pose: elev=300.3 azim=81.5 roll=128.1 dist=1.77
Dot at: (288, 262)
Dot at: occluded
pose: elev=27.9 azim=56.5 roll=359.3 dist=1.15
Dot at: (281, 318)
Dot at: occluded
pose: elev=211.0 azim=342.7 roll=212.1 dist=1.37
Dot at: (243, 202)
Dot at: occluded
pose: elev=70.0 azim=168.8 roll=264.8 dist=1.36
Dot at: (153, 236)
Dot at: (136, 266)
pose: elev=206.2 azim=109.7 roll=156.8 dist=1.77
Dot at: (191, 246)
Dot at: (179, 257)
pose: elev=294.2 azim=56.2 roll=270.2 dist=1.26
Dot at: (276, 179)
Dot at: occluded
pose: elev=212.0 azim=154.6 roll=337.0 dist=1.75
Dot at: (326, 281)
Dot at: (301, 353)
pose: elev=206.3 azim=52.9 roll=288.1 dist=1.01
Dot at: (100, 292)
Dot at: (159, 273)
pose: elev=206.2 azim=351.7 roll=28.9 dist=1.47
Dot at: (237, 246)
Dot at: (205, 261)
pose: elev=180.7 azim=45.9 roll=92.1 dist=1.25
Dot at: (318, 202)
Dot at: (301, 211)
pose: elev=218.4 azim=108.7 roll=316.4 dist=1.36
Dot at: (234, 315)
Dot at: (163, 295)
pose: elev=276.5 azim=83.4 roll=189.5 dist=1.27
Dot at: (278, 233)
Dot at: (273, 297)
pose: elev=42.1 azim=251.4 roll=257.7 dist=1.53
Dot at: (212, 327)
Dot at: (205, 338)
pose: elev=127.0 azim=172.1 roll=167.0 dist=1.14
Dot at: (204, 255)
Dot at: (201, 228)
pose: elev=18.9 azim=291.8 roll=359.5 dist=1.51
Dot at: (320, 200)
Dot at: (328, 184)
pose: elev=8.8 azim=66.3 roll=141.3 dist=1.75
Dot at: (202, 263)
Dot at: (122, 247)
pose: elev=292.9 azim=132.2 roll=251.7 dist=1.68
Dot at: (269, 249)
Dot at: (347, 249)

**Task details:**
Rewrite the listing with every "pose" changed to "camera" and nothing else altered.

**Task solution:**
camera: elev=300.3 azim=81.5 roll=128.1 dist=1.77
Dot at: (288, 262)
Dot at: occluded
camera: elev=27.9 azim=56.5 roll=359.3 dist=1.15
Dot at: (281, 318)
Dot at: occluded
camera: elev=211.0 azim=342.7 roll=212.1 dist=1.37
Dot at: (243, 202)
Dot at: occluded
camera: elev=70.0 azim=168.8 roll=264.8 dist=1.36
Dot at: (153, 236)
Dot at: (136, 266)
camera: elev=206.2 azim=109.7 roll=156.8 dist=1.77
Dot at: (191, 246)
Dot at: (179, 257)
camera: elev=294.2 azim=56.2 roll=270.2 dist=1.26
Dot at: (276, 179)
Dot at: occluded
camera: elev=212.0 azim=154.6 roll=337.0 dist=1.75
Dot at: (326, 281)
Dot at: (301, 353)
camera: elev=206.3 azim=52.9 roll=288.1 dist=1.01
Dot at: (100, 292)
Dot at: (159, 273)
camera: elev=206.2 azim=351.7 roll=28.9 dist=1.47
Dot at: (237, 246)
Dot at: (205, 261)
camera: elev=180.7 azim=45.9 roll=92.1 dist=1.25
Dot at: (318, 202)
Dot at: (301, 211)
camera: elev=218.4 azim=108.7 roll=316.4 dist=1.36
Dot at: (234, 315)
Dot at: (163, 295)
camera: elev=276.5 azim=83.4 roll=189.5 dist=1.27
Dot at: (278, 233)
Dot at: (273, 297)
camera: elev=42.1 azim=251.4 roll=257.7 dist=1.53
Dot at: (212, 327)
Dot at: (205, 338)
camera: elev=127.0 azim=172.1 roll=167.0 dist=1.14
Dot at: (204, 255)
Dot at: (201, 228)
camera: elev=18.9 azim=291.8 roll=359.5 dist=1.51
Dot at: (320, 200)
Dot at: (328, 184)
camera: elev=8.8 azim=66.3 roll=141.3 dist=1.75
Dot at: (202, 263)
Dot at: (122, 247)
camera: elev=292.9 azim=132.2 roll=251.7 dist=1.68
Dot at: (269, 249)
Dot at: (347, 249)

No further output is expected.